#### EXERCISE REQUIREMENTS
Whenever the string "Schiavini" appears in a line below, please copy the line out.

═══ SOURCE DATA ═══

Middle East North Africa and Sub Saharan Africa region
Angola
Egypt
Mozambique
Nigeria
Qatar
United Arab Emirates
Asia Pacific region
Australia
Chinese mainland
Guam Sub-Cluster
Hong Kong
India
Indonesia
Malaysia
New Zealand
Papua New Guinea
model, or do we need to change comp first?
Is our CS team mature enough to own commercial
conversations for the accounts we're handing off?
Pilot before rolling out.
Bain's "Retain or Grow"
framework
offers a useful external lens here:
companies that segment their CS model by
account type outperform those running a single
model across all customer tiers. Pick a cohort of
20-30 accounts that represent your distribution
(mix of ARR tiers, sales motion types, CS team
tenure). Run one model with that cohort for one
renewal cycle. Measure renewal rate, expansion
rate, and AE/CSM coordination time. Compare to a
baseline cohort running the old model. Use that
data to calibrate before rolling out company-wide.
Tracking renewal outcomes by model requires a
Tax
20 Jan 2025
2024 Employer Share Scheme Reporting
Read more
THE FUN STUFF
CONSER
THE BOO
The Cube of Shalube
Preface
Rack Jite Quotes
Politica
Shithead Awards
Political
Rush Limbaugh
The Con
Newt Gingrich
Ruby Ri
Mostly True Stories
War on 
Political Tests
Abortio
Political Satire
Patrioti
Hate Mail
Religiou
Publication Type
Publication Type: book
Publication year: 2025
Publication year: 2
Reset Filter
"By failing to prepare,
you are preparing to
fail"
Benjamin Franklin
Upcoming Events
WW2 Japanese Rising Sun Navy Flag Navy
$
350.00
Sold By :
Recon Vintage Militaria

═══
═══ SOURCE DATA ═══

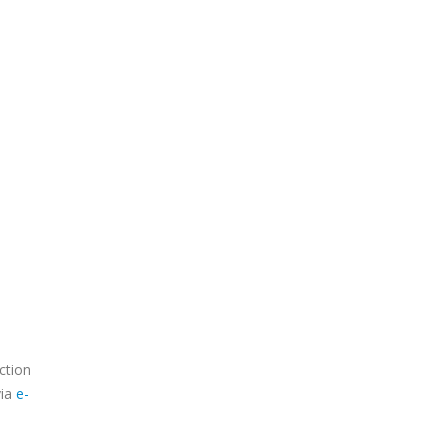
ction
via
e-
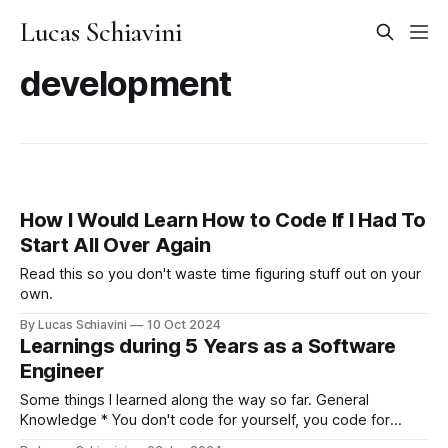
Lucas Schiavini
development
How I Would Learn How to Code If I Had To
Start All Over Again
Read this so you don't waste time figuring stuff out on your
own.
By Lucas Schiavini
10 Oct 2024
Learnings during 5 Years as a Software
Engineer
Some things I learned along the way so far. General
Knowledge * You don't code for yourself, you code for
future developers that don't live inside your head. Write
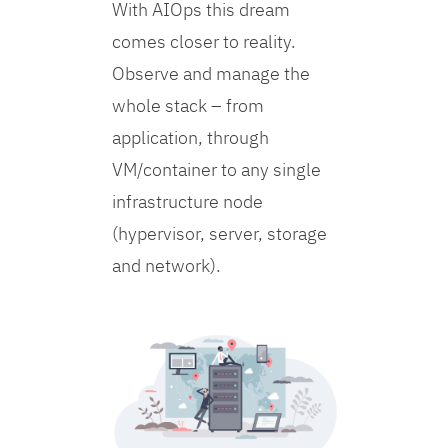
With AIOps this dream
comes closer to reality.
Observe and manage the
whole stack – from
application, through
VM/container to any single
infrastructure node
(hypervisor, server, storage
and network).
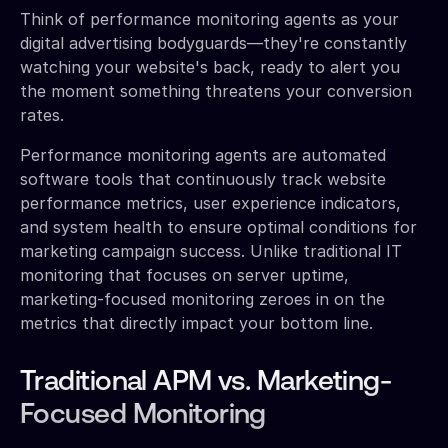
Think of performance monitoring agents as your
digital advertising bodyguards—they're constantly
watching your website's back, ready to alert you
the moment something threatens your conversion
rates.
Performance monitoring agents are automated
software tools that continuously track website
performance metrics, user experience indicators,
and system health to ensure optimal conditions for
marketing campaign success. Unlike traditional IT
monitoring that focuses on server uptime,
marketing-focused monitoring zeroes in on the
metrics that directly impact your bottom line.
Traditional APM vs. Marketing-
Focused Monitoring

═══
═══ SOURCE DATA ═══

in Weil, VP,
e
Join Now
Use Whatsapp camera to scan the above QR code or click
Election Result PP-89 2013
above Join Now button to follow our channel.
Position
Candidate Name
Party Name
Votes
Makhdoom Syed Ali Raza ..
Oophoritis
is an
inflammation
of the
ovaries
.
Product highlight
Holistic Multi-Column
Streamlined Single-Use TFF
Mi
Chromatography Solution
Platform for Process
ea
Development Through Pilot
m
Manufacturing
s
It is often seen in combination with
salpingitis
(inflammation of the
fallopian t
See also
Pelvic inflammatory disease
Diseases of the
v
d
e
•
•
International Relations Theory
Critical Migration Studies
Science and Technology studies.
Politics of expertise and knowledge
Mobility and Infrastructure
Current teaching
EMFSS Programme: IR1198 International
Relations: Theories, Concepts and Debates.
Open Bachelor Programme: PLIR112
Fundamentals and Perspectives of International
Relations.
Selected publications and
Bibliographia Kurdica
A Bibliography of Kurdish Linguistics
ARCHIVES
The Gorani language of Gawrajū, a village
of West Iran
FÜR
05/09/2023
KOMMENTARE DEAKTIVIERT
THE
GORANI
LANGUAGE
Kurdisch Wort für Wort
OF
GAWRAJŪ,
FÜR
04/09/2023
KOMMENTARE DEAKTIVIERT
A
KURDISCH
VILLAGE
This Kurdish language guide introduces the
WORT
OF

═══

#### EXERCISE SOLUTION
Lucas Schiavini
By Lucas Schiavini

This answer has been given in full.